I have been trying to not write about our house while it is on the market1, but I need to record this for posterity.

We have an old house, and last night, for the second time this year, a bat has made its way in while the house is locked up at night. Play-by-play:

Jessie (hereafter referred to as “My Wife“, in a Borat voice) goes to the kitchen for a glass of water around 2:30am, and sees a bat (hereafter referred to as Benoit) hanging on a window shade. I prepare for bat battle, and Benoit flies up and down our staircase for a bit. Benoit returns to the bathroom where we believe he entered, where he is promptly shut in, and My Wife and I return to our bedroom to regroup. Animal control is called, but “they don’t deal with that kind of thing2.” They end up getting a police man dispatched to our house (Officer Tinslow, who was really cool about it all). Benoit is now nowhere to be found (obvs), and we assume it has gone back into the wall or wherever. Flash forward to morning diaper change for Jack, when Benoit is found hanging on the drapes right next to the changing table in the nursery. He is not-very-quickly dispatched out that window, and is terrible at gaining altitude when flying in circles.

Some stray observations:

  • Bats are ten million percent easier to deal with in daylight. They do pretty much the same things, but you can see it. They seem smaller.
  • As I said, this is the second time this happened. The first time, My Wife was pregnant, and this time is right before trying to sell/rent out our house.
  • I kept thinking about the Louis CK bit from his last special about calling animal control, where they say they have a guy for that but they go to extraordinary lengths not to call him “the bat man.”

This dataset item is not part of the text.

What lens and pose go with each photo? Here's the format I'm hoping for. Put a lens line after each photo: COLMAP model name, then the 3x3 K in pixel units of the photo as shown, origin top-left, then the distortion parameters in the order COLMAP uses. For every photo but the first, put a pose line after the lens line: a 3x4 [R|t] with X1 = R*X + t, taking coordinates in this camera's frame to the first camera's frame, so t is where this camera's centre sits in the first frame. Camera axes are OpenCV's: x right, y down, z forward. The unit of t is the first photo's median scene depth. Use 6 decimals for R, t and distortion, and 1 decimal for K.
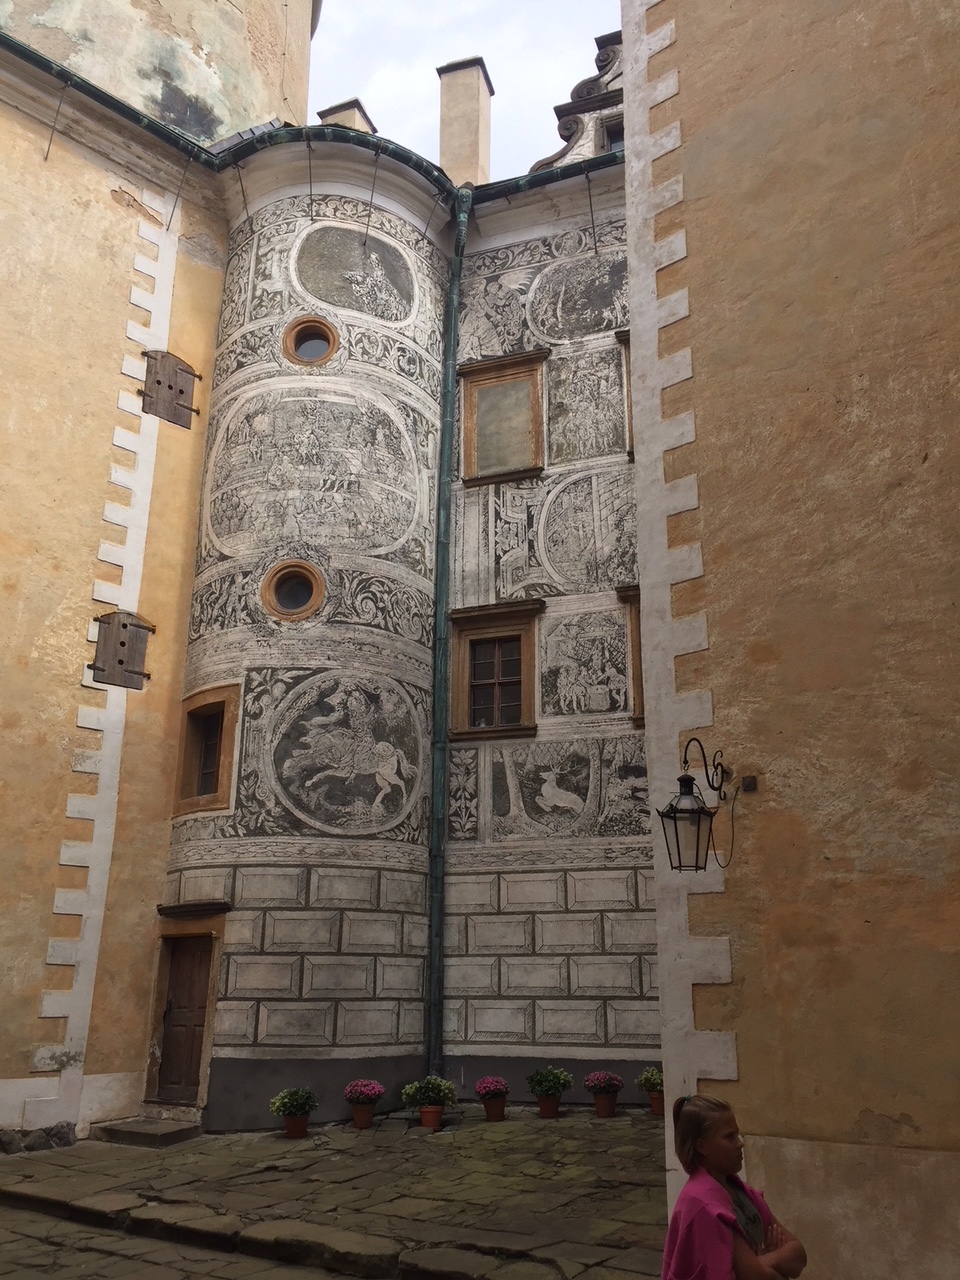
lens RADIAL K [[1083.1, 0, 487.3], [0, 1083.1, 636.5], [0, 0, 1]] dist [0.092171, -0.113408]
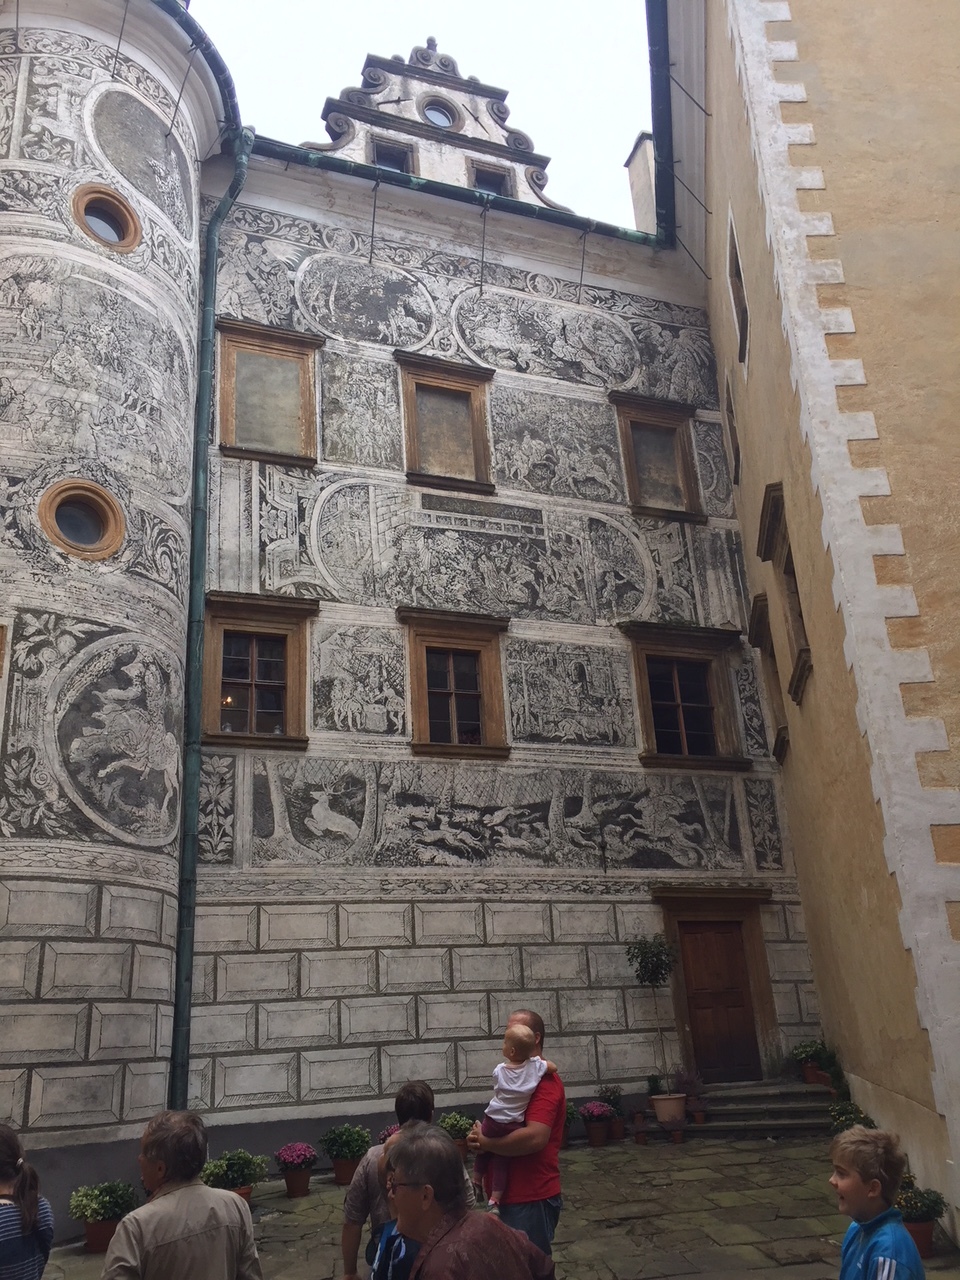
lens RADIAL K [[1083.1, 0, 487.3], [0, 1083.1, 636.5], [0, 0, 1]] dist [0.092171, -0.113408]
pose [[0.740975, 0.193899, 0.642930, -0.443081], [-0.150547, 0.981002, -0.122352, 0.088341], [-0.654440, -0.006131, 0.756089, 0.233138]]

  1. If you are interested, it has new windows and one less bat.
  2. This is the second time I have heard this from them. The last time was in college, and I was in a dilapidated rental house that had a racoon the size of a labrador retriever living in the ceiling. They had a guy for that too, and when he caught him in a trap and we asked what he was going to do with it, he said he “was not at liberty to discuss it.” Conspiracy theories included moving the racoon to another of our terrible landlord’s properties, or the bad Chinese restaurant down the street (which was shut down later that year).